The constructor's stride defaults to kernel (i.e. non-overlapping pooling).

MaxPool1D¶

class MaxPool1D : public Layer
{
    explicit MaxPool1D(int kernel_size, int stride = -1);
    Tensor forward (const Tensor &x) override;
    Tensor backward(const Tensor &grad_out) override;
};

Forward¶

out[b, c, l] = max(x[b, c, l*S + 0..K-1])

The absolute argmax index is recorded in mask_[b, c, l] (training only).

Backward¶

grad_out[b, c, l] is written to g[b, c, mask_[b, c, l]] (gradient flows only into the max position).

AvgPool1D¶

class AvgPool1D : public Layer { ... };

Forward¶

out[b, c, l] = (1/K) * Σ_k x[b, c, l*S + k]

Backward¶

Distribute grad_out / K evenly to the K positions in the receptive field.

MaxPool2D¶

class MaxPool2D : public Layer
{
    MaxPool2D(int kH, int kW, int sH = -1, int sW = -1);
};

mask_ has shape [B, C, OH, OW * 2], packing (ih, iw) as two consecutive floats (saves a reshape). Backward unpacks the same layout and writes grad_out to the original max position.

AvgPool2D¶

Mirrors AvgPool1D: forward averages kH * kW elements; backward broadcasts grad_out / (kH * kW) back.

NOTES¶

stride defaults to kernel → non-overlapping pooling (most common).
MaxPool gradients are sparse: only the max position receives gradient (winner-take-all), often desirable for feature selection.
AvgPool gradients are uniform: more stable but less selective; commonly used for global average pooling (see GlobalAvgPool under LAYERS/BASE).
No padding: the implementation assumes (L - K) and (H/W - kH/kW) are divisible by stride.
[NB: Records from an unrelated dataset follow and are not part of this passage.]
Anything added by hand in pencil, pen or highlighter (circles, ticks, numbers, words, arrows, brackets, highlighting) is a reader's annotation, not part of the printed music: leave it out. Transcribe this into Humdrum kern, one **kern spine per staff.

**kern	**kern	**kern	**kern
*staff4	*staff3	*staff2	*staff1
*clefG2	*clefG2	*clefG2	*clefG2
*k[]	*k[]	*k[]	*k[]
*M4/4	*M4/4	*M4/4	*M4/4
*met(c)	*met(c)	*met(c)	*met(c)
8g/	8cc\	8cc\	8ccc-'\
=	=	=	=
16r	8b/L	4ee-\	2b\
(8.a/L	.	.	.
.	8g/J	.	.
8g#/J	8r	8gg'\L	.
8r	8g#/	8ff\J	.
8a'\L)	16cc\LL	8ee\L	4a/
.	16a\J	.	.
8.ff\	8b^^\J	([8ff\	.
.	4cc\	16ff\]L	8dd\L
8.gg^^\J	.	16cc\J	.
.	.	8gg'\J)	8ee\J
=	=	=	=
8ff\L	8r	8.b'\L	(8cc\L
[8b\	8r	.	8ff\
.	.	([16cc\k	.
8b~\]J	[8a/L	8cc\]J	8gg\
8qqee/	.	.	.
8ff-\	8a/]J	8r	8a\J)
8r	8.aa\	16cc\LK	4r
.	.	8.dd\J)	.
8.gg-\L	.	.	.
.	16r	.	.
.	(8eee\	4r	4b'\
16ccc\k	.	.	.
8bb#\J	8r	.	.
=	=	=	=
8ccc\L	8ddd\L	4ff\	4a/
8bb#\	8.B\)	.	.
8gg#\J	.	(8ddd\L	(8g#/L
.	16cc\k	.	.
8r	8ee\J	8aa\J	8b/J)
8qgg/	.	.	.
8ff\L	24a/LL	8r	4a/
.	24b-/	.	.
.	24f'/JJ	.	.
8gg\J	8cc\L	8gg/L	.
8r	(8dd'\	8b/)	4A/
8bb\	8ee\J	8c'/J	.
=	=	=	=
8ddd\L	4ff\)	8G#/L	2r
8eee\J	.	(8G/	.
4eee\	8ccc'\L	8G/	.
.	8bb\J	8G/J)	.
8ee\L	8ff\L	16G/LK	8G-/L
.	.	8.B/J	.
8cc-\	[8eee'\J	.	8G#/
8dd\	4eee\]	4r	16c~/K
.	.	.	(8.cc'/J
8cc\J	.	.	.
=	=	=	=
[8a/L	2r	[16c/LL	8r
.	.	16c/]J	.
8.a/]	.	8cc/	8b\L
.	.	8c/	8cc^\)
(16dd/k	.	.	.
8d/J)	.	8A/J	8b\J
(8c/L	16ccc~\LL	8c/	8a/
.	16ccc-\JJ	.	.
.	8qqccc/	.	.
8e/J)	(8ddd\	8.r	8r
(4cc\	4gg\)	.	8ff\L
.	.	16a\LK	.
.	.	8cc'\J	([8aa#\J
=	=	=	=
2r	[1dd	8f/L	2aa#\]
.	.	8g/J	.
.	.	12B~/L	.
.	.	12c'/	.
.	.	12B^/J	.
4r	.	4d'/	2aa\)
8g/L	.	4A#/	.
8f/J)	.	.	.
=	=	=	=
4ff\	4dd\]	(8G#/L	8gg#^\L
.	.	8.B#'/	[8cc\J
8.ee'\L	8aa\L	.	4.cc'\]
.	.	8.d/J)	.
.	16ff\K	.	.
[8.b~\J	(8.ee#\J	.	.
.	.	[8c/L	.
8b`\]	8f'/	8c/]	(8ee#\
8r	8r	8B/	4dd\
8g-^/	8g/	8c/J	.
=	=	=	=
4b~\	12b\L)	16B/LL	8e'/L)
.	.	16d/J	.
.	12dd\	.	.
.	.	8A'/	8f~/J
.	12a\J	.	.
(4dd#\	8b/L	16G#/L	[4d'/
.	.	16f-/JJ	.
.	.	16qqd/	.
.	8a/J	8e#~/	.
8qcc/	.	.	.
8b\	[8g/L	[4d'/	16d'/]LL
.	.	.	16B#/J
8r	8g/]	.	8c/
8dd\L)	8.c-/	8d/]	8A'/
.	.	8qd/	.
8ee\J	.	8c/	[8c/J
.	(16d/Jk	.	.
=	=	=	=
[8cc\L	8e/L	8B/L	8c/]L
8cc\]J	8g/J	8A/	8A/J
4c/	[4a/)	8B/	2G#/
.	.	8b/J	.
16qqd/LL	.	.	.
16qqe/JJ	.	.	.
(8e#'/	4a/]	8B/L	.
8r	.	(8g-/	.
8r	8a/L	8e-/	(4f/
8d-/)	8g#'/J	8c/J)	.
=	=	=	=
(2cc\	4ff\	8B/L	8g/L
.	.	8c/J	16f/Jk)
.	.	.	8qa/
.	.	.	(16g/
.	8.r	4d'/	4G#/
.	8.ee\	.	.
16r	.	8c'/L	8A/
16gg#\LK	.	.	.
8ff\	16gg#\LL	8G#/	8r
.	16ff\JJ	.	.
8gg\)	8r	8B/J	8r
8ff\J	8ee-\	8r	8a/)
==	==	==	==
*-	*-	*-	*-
Callers must align shapes; otherwise edge elements are silently dropped.

CONV + POOL RECIPE¶

A standard CNN1D block looks like:

Conv1D + ReLU + MaxPool1D + (repeat) → Flatten → Dense → Softmax

Each MaxPool1D(2) halves the sequence length, expanding the receptive field while shrinking the downstream Dense parameter count.

COMPUTE / MEMORY¶

Complexity: O(B · C · OH · OW · kH · kW) (no matmul).
Training memory (MaxPool only): mask_ matches output size in 1-D, 2× in 2-D.
PSRAM: pool layers themselves carry no weights; activation memory depends on batch / channels / length.